House building figures show huge jump in starts and completions
There were two big boosts in the numbers released today for house builders.
First, the latest Government data on homes built in England are by far the best for more than a year with a massive leap in the quarter to June.
Second, gross mortgage lending in July was up 26% on June, according to the Council of Mortgage Lenders.
These figures suggest a continued and reasonably strong improvement in both the housing market and in house building.
But, as I am sure will be in the minds of most house builders, we are a long way from out of the woods.
And the figures, particularly those for house building, should be treated with great caution. Here’s why…
The June quarter figures for homes completed in England show a massive upswing, as do the figures for homes started. On the face of it the graph suggests a rapid bounce back in workload in house building.
If you just take the completions figures you could be forgiven for thinking activity was back to the levels seen in the boom years of the mid noughties.
Certainly if the number of completions is at the same level in the second half of the year as in the first then the forecasters will have been unduly pessimistic.
Once you add in Scotland and Wales we would be looking at completions in the range of 160,000 plus. That is about 20% more than the Construction Products Association is looking at.
But before we get too carried away, house building is the bit that happens between the starts and the completions. And here is where things start to get a bit more complicated.
The figure for completions in the second quarter, set on its own, looks rather odd. How come when starts had been so low do we have completions so high? Why had we not noticed a surge in workload in the house building sector?
The likely explanation is that mothballed schemes, many of them nearly finished flats, were completed in the quarter, having stood pretty much idle for some months. This would require relatively little work for each completion.
However, the pipeline is now running rather dry. Work in progress will have been run down quite markedly as house builders destocked. And starts are just beginning to rise.
This rather points to a reduction in the numbers of completions in the third quarter, and perhaps a pretty flat set of final quarter figures.
It is hard to know exactly where they will end up but 160,000 may still be rather optimistic. Who knows?
It is definitely not time to “party on”, though it may be time to enjoy the breathing space granted.
And perhaps it is also worth reflecting on the how much worse it might have been in the house building world had piles of cash not been thrown at the problem.
But for all that there is need for caution, I stick by the view I have held since the spring that if it is growth you want it is worth taking another look at house building.
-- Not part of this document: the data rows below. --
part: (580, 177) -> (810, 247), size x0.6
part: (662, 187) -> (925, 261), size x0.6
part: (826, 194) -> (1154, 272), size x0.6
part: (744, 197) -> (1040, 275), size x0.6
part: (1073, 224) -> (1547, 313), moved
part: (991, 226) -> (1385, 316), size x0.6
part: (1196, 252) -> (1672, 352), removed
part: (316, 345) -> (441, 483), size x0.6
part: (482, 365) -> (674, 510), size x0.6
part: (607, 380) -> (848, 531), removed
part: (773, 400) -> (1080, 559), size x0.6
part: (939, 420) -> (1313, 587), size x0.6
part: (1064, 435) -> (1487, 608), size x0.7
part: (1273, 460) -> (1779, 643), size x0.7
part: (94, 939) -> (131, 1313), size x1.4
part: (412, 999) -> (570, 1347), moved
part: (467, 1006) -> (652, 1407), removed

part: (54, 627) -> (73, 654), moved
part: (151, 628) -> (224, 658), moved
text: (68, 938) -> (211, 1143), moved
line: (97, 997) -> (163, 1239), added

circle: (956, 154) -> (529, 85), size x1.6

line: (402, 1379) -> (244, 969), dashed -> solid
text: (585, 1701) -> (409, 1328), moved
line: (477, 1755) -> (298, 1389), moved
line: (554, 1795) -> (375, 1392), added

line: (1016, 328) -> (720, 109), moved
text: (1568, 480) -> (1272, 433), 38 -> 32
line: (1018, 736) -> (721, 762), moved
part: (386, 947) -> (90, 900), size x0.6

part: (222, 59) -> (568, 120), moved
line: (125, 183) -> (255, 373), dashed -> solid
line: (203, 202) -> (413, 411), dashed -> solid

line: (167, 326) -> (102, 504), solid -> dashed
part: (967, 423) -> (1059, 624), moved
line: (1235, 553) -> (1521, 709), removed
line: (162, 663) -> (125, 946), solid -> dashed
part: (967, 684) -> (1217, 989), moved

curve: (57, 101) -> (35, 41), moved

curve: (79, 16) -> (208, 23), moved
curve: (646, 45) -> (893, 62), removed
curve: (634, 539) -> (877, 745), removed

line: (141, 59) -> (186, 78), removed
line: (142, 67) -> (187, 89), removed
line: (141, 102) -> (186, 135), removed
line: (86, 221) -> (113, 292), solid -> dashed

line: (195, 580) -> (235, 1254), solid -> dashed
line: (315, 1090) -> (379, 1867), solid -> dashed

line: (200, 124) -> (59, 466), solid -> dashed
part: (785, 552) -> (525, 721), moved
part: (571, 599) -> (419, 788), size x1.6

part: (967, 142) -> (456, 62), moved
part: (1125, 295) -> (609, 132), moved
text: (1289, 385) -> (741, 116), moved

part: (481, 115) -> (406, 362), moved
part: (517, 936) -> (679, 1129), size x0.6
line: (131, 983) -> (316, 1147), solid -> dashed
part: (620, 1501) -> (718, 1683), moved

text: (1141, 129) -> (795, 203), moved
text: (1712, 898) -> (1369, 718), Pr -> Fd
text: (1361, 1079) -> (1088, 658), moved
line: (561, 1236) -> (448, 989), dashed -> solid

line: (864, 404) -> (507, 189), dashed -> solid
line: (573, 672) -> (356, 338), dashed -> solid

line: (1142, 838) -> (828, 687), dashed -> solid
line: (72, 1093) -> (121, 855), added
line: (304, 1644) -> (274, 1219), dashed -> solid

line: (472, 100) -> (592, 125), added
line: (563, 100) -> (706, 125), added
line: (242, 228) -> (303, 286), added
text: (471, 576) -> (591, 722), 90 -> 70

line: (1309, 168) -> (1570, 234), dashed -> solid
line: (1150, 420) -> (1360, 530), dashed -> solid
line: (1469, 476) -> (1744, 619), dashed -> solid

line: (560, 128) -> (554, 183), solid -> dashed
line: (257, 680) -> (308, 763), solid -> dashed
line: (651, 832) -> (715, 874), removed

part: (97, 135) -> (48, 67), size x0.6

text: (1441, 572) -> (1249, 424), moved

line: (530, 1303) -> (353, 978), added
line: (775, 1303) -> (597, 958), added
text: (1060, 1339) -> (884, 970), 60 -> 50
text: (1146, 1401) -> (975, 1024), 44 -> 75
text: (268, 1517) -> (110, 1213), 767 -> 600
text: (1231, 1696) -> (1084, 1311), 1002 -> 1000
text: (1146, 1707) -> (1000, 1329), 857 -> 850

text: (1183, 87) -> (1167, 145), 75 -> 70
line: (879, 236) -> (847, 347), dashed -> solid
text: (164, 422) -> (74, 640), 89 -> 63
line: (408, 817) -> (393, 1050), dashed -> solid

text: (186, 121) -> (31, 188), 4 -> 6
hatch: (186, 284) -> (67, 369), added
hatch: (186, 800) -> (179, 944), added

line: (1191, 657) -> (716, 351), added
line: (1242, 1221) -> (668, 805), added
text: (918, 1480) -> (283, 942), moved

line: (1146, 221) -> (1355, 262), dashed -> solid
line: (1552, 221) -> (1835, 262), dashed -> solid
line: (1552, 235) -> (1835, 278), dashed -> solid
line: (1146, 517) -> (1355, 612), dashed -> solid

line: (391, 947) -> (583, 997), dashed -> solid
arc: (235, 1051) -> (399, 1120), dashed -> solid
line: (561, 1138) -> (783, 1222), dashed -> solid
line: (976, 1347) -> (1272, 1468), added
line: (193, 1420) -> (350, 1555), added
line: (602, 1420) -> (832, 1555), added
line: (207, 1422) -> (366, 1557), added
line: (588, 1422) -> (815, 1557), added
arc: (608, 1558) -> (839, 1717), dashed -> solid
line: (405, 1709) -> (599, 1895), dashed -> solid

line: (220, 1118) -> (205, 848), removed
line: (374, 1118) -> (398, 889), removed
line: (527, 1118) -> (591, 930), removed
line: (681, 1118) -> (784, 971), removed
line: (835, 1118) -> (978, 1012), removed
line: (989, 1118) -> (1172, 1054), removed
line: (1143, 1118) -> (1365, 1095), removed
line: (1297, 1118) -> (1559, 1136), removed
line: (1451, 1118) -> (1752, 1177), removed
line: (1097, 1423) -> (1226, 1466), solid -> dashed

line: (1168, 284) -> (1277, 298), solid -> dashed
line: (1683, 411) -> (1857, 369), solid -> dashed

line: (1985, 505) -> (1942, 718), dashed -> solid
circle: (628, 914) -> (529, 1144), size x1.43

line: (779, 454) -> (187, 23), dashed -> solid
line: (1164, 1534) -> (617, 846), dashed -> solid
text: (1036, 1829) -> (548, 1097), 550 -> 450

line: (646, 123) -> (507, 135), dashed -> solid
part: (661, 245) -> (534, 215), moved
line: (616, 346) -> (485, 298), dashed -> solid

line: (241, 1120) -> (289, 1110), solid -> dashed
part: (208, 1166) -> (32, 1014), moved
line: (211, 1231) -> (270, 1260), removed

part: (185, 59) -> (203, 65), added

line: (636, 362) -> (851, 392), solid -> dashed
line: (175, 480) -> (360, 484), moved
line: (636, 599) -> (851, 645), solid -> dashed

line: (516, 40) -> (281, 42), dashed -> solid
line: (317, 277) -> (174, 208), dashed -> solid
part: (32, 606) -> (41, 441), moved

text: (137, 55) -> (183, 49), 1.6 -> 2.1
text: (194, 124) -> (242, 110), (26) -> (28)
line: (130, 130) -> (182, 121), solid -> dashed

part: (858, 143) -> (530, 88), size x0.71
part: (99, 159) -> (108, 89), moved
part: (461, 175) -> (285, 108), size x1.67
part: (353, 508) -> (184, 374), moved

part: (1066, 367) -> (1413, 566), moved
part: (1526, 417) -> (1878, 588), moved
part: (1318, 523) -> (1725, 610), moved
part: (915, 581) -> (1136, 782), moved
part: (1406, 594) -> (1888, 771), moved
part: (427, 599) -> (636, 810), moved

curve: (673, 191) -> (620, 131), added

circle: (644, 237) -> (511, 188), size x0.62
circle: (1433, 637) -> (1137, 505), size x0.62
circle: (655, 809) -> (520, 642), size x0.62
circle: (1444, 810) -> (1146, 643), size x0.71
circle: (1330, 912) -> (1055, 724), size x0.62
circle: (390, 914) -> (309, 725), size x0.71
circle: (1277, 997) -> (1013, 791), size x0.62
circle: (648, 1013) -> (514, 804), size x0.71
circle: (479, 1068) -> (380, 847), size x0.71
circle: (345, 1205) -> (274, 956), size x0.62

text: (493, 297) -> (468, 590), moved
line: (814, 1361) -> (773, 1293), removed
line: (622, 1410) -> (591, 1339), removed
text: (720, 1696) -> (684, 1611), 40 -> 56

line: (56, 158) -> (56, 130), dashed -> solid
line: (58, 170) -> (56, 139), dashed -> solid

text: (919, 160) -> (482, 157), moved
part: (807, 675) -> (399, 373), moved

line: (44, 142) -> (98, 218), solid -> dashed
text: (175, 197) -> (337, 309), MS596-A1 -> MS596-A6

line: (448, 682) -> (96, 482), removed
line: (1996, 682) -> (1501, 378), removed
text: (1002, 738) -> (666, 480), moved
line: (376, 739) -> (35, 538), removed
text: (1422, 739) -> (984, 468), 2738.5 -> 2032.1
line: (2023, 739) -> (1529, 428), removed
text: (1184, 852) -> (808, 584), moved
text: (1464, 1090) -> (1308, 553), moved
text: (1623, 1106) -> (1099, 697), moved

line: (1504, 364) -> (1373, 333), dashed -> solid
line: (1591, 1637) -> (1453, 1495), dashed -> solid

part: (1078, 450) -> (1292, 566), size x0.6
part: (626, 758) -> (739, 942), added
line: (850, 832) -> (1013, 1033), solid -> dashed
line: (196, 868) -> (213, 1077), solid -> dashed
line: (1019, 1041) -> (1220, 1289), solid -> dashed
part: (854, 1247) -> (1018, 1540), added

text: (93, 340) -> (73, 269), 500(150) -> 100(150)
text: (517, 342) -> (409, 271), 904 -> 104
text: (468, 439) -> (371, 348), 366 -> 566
One thought on “House building figures show huge jump in starts and completions”
Brian
That’s a sensible view of cautious optimism.
I would add that:
– The effect of the Building Regulations revisions in three stages identified in the Code for Sustainable Homes, 2010, 2013, and 2106 will probably cause some cautious experimentation among house builders as they restructure their supply chains and reinvent their pattern books.
– The House Builders are largely managers, and they can deal with a reduced level of annual production far easier than can the materials manufacturers
– The market for homes is being changed to one of eco-homes. That might suggest that House builders are less interested in volume and are happy to hover around the 100,000 a year for a more luxury suburban product, rather than continue with the 200,000 urban market they had got into between 1997 and 2007
– That means a PERMANENT reduction in demand for construction materials for new build housing, although units completed may sell handsomely
– The sales prices should be good, because housebuilding will be running well behind the demographic demand of 290,000 for new households (NHPAU) and the ignored need to replace the existing housing stock at a rate of 1% per year, or another 260,000 (audacity)
– The existing housing market is already inflating because if the failure to produce over 500,000 homes a year for more than the decade of the “Brown Bubble”. The CML will be really pleased about this of course
– The money that you say has been thrown at quantative easing of the mortgage market has averted a collapse in house prices to anything that could be called affordable in low wage Britain. From here a second “Brown Bubble” is ensured. House price inflation on EXISTING housing stock will mean that House Builders can reinvent their production to make a fewer number of luxury eco-homes for the equity rich cashing in their inflated existing home. They will also take what they can get from the HCA and subsidised “affordable” housing, perhaps as a leasehold offer with the HCA retaining the land.
– So welcome to a two track house building sector. perhaps around 30,000 heavily subsidised eco-homes for the low paid, built more as a middle class job creation scheme for housing association managers. The remainder of around 100,000 total as privately built luxury eco-homes up to and beyond the realisation of the Zero-Carbon policy of the CSH in 2016.
– And of course an electoral victory for Brown’s New Labour, paid for by quantative easing, and paid for by everyone both politically and economically after the election. The Conservatives have muffed their proposed “new localist” planning policies, and they will find little support from anyone when the time comes to vote.